Je heißer es wird, desto größer ist das Bedürfnis nach Wasser. Nach einer Erfrischung, einer Abkühlung. Danach, mit dem ganzen Köper einzutauchen, sich tragen und treiben zu lassen oder aber zu schwimmen und zu tauchen. Im Wasser der größten Hitze aus dem Weg zu gehen.
Die Autorin Marieluise Denecke hat vor einigen Jahren das Wildbaden für sich entdeckt - ein Baden also "jenseits von Pommesbuden und Chlorgeruch", wie sie in ihrem Band "Wildbaden in Deutschland" schreibt. Also jenseits des Freibadbesuchs oder des Aufenthalts am Baggersee mit kompletter Freizeit-Infrastruktur.
Der Begriff Wildbaden ist ein bisschen schwammig. Legt man ihn sehr puristisch aus, dürften einige Badestellen gar nicht in Deneckes Buch auftauchen. Weil es doch hier einen Steg ins Wasser gibt und dort ein Dixi-Klo am Ufer. Am nördlichen Stadtrand von Bremen, am Weserstrand Juliusplate, bezieht wochenends sogar die DLRG Stellung. Und natürlich kann man sich fragen, ob da nicht einfach nur alter Wein in neue Schläuche gegossen wird - sind die Menschen doch schon in Flüssen, Seen und im Meer zum Schwimmen gegangen lange vor der Erfindung des Strandbads.
Aber genau das ist der Punkt: Seit Strandbäder erfunden sind, gehen die Menschen bevorzugt dorthin zum Baden, wo es Parkplätze gibt, Rutschen und Sonnenschirme, einen Kiosk und Sanitäranlagen. Denecke lenkt den Blick indessen hin zu Badeplätzen, die von all dem nichts oder nur sehr wenig haben. Die meisten kennt sie aus eigener Anschauung, und da sie in Norddeutschland lebt, gibt es in ihrem Buch ein paar Empfehlungen mehr aus der nördlichen Hälfte Deutschlands und aus dem Süden ein paar weniger.
Ihre subjektive Sammlung ist eine schöne Mischung: Gleich der erste Tipp gilt Naturstränden auf Rügen, die sich in durchaus größerer Zahl zwischen all den touristisch geprägten Stränden finden. Sie beschreibt Badestellen an Seen wie dem Schweriner Außensee oder dem Mühlensee, einem Quellsee der Havel, die inmitten ziemlich unberührter Natur liegen und wo man mit ein bisschen Glück Fischotter oder Seeadler beobachten kann. Entsprechend weist Marieluise Denecke darauf hin, in jedem Fall Schutzzonen zu respektieren.

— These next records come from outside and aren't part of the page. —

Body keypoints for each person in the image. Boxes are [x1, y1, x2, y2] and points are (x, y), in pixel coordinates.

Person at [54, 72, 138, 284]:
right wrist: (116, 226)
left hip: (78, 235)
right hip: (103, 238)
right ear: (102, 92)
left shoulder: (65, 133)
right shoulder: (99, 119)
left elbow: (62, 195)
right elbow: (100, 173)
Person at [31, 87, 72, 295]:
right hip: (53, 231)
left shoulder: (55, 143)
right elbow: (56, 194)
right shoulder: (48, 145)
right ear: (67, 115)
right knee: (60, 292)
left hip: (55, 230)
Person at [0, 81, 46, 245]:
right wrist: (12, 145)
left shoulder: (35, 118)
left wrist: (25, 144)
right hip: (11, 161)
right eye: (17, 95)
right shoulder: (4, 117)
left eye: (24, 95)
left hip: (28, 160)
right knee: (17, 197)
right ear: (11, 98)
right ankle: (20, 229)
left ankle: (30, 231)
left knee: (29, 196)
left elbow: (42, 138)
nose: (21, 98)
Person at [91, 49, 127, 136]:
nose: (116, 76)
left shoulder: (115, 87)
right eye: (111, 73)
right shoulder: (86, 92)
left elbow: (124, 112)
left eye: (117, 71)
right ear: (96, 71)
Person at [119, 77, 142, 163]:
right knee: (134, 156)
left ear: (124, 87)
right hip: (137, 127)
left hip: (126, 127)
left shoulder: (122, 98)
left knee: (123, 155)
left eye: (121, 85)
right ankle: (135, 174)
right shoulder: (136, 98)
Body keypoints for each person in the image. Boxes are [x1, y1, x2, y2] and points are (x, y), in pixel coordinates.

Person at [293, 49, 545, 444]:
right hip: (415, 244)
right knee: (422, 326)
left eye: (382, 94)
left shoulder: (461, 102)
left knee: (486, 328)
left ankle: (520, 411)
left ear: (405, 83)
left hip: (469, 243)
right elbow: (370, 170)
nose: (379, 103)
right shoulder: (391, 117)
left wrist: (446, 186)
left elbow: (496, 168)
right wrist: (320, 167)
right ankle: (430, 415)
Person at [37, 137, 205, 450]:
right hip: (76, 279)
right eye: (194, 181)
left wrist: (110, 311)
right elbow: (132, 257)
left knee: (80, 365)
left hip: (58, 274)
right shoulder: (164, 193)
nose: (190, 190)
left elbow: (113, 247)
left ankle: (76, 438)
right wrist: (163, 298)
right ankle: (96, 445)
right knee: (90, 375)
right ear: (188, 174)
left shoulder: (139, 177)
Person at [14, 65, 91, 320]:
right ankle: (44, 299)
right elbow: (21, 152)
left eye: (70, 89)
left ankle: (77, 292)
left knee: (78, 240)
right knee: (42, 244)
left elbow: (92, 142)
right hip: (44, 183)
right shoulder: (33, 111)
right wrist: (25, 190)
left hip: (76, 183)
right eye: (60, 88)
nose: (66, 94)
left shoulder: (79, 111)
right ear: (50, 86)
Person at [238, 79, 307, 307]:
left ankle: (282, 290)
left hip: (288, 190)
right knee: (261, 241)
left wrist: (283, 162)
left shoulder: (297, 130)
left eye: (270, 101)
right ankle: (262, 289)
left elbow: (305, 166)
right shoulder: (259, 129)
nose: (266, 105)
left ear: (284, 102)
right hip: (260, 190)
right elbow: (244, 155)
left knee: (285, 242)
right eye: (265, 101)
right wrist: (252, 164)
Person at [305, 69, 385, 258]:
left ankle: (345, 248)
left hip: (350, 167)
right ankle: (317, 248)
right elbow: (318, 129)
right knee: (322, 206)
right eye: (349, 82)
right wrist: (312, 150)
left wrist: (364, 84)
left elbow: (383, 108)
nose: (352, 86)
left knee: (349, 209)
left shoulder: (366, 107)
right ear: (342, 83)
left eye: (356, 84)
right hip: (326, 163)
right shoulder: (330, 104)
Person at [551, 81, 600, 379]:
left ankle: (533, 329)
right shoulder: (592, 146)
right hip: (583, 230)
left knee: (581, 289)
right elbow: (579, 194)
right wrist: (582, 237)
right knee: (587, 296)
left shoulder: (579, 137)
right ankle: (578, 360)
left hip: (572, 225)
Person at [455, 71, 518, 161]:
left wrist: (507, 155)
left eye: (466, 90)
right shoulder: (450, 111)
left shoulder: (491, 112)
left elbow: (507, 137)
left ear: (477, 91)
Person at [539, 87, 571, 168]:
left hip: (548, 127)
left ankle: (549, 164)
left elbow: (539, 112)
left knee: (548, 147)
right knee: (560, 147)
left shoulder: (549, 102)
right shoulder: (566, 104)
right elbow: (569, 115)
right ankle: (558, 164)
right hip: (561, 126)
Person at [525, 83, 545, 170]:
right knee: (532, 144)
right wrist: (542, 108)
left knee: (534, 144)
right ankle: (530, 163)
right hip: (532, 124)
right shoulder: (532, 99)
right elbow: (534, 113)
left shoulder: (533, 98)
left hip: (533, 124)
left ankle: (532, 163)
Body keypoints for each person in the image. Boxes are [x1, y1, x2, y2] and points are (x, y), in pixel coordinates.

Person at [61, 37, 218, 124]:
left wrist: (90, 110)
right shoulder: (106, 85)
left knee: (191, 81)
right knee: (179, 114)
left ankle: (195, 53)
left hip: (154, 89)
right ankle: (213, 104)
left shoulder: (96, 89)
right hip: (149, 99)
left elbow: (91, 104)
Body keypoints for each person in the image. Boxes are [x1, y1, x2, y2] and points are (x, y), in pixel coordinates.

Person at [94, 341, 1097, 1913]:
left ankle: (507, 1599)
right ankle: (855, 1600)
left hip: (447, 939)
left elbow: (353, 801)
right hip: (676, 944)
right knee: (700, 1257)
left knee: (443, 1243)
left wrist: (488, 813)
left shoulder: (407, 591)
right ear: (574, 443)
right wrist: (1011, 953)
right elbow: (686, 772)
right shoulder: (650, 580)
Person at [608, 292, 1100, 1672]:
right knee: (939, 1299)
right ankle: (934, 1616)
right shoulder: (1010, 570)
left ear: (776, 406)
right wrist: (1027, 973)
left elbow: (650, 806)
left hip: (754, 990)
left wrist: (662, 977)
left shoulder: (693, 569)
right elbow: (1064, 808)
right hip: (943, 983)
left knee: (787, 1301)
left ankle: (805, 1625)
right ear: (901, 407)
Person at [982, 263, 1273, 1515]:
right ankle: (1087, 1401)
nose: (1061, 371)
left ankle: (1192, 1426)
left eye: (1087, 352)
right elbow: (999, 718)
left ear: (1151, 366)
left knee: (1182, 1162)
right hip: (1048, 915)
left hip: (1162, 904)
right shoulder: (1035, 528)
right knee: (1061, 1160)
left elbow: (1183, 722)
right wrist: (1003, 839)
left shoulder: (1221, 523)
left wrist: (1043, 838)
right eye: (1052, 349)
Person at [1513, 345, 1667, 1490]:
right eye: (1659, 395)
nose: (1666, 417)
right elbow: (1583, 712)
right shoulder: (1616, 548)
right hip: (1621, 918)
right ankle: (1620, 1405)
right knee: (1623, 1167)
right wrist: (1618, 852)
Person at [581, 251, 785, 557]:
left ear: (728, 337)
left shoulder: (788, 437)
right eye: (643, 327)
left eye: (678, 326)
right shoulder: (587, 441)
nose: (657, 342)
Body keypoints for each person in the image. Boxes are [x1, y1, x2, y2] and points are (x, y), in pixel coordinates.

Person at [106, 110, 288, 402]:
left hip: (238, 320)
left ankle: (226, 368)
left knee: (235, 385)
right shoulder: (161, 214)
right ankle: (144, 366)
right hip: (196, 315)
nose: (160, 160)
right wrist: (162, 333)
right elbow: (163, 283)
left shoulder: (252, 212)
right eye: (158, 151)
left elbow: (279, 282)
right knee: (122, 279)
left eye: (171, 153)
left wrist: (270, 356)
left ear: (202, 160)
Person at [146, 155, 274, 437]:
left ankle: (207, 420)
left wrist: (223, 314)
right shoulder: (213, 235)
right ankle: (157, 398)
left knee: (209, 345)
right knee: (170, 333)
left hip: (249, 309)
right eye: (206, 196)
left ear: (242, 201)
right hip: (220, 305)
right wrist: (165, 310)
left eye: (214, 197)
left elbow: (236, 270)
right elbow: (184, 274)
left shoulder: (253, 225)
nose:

Zu den schönsten Badeplätzen rechnet die Autorin auch Gumpen und Wasserfälle, einige Klammen und sogar den Dortmund-Ems-Kanal: Das Baden dort sei seitens der Behörden nicht gewünscht, werde jedoch geduldet, so Denecke. Auch für diesen Kanal gilt im Übrigen wie für etliche weitere der genannten Badestellen, vor allem jenen an Flüssen: Sie sind nur geeignet für geübte Schwimmer.
Marieluise Denecke : Wildbaden in Deutschland. Die 50 schönsten Badeplätze in der Natur. Bruckmann Verlag, München 2022. 192 Seiten, 22,99 Euro.